▶ **Work required**
Your task is to copy the listing exactly. Drop any pictures from the copy.

▶ **Data provided**
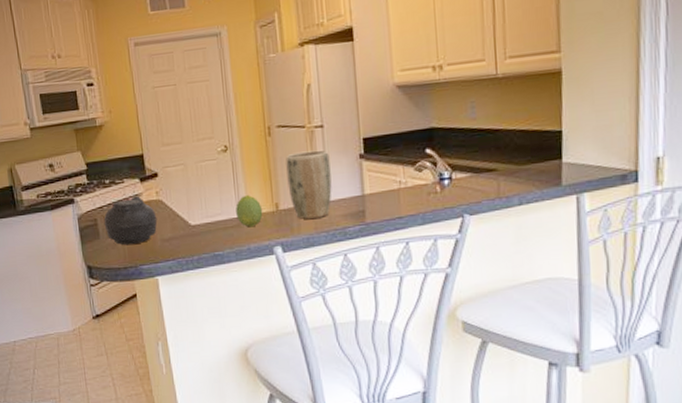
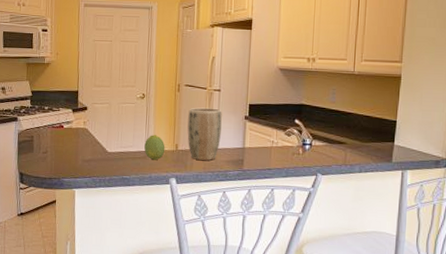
teapot: present [99,196,158,245] -> none [36,122,82,161]

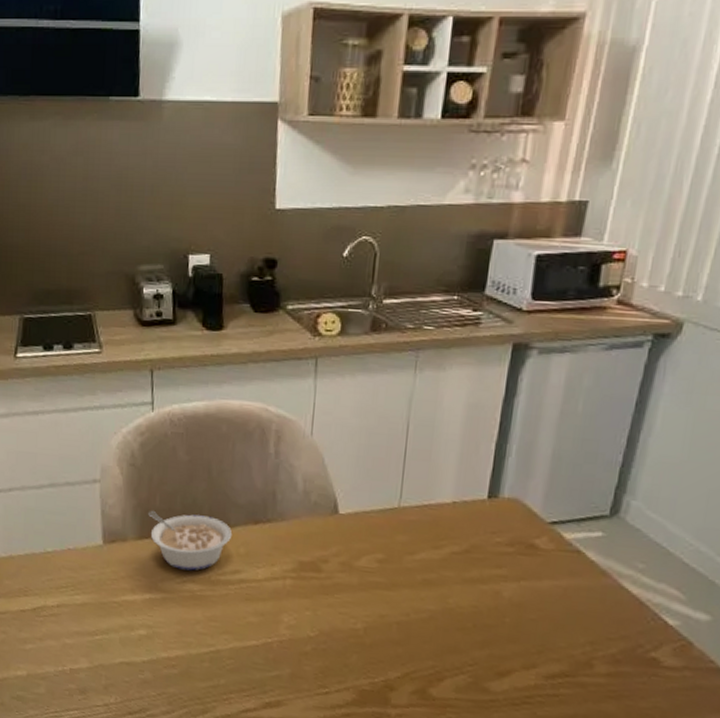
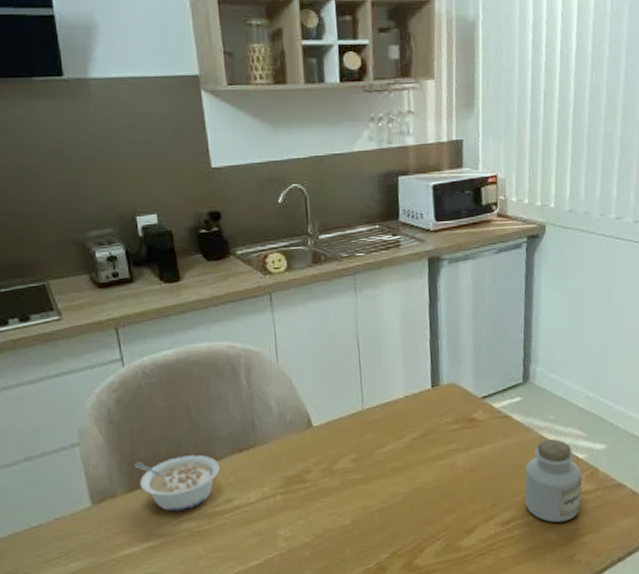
jar: none [582,591,669,696] -> present [525,439,582,523]

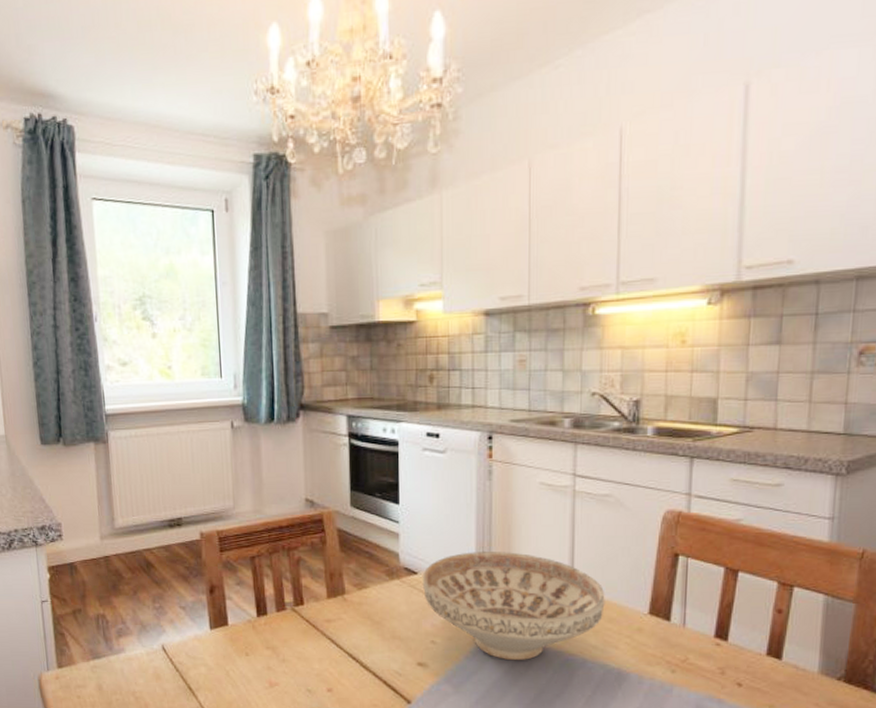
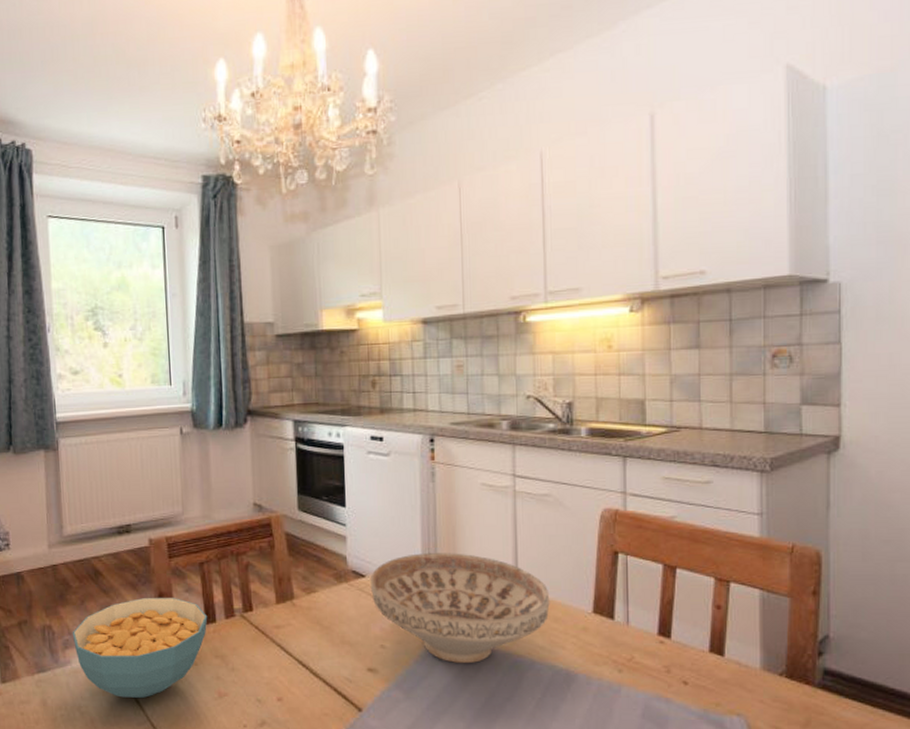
cereal bowl: none [125,590,259,685] -> present [72,598,208,698]

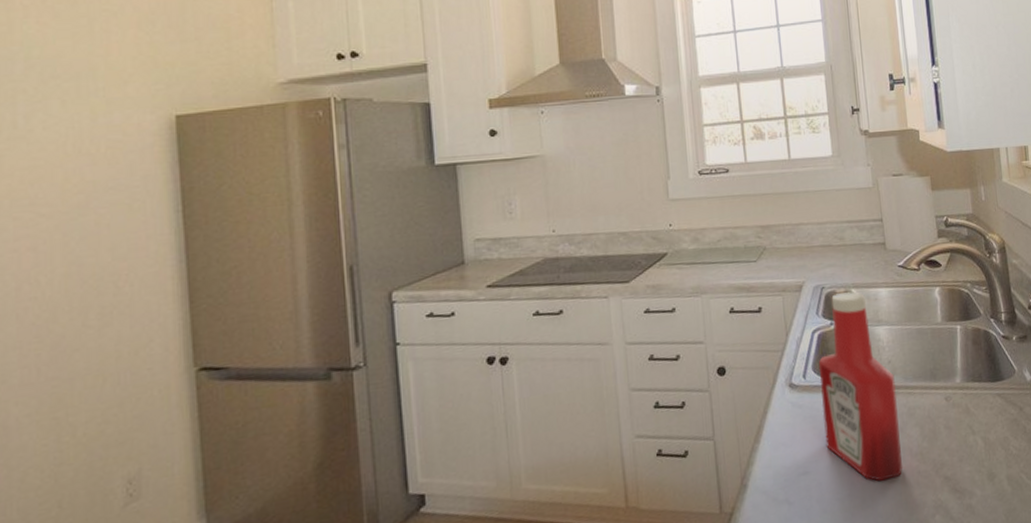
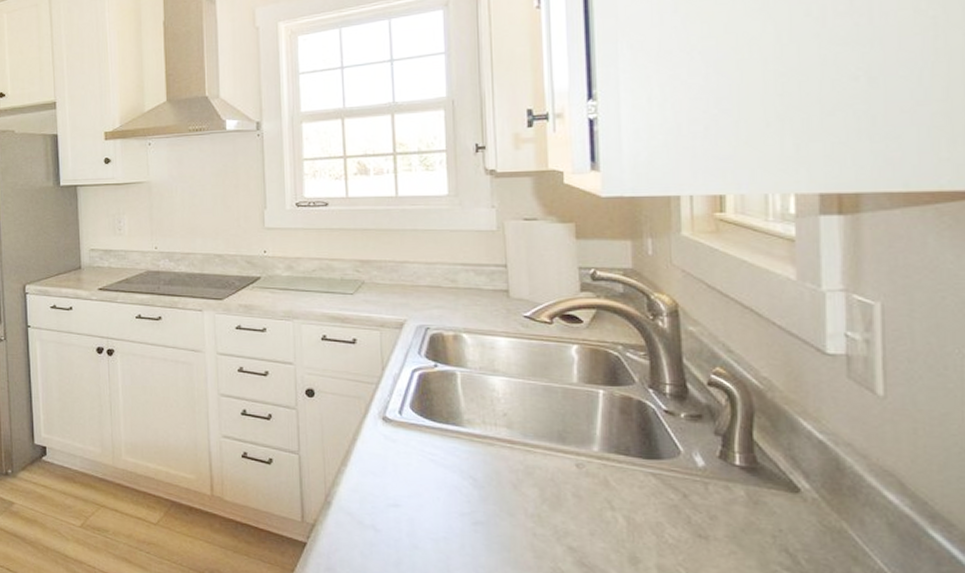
ketchup bottle: present [818,292,903,481] -> none [417,336,515,533]

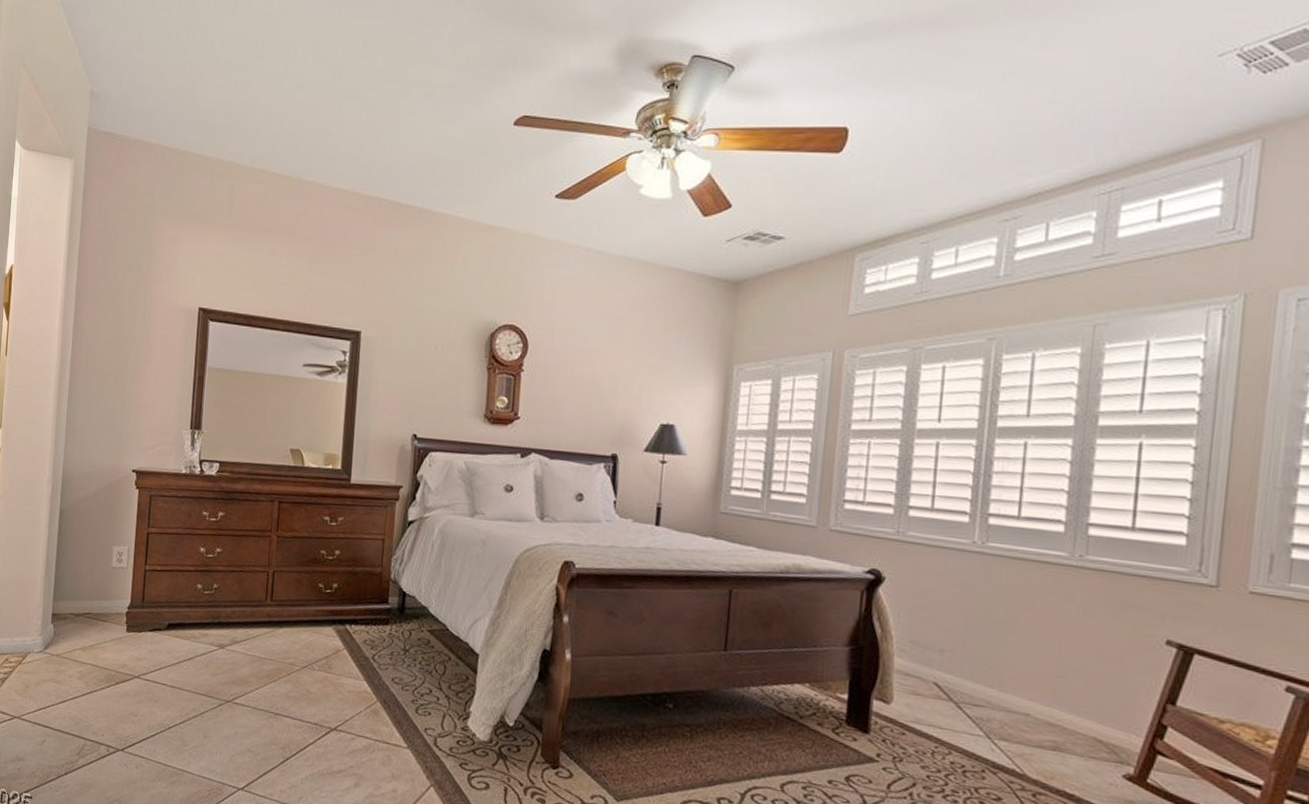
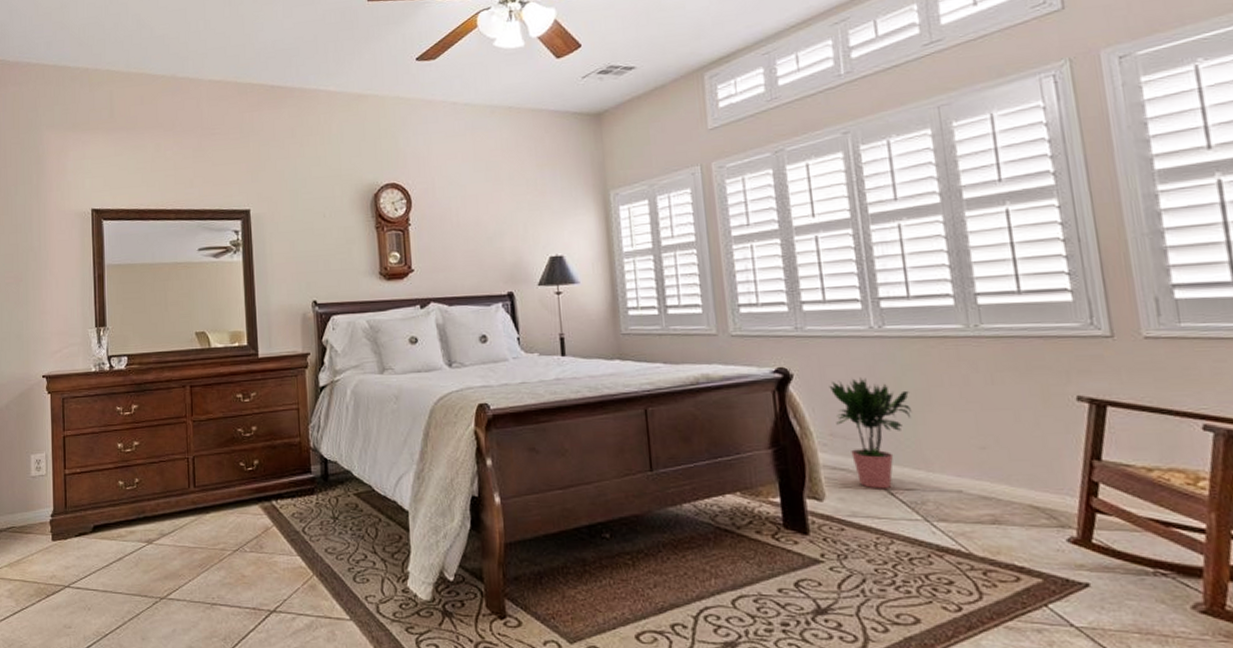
potted plant: none [919,590,998,702] -> present [829,378,912,489]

▶ **Answer to the problem**
teapot: present [99,196,158,245] -> none [36,122,82,161]

jar: none [582,591,669,696] -> present [525,439,582,523]

cereal bowl: none [125,590,259,685] -> present [72,598,208,698]

ketchup bottle: present [818,292,903,481] -> none [417,336,515,533]

potted plant: none [919,590,998,702] -> present [829,378,912,489]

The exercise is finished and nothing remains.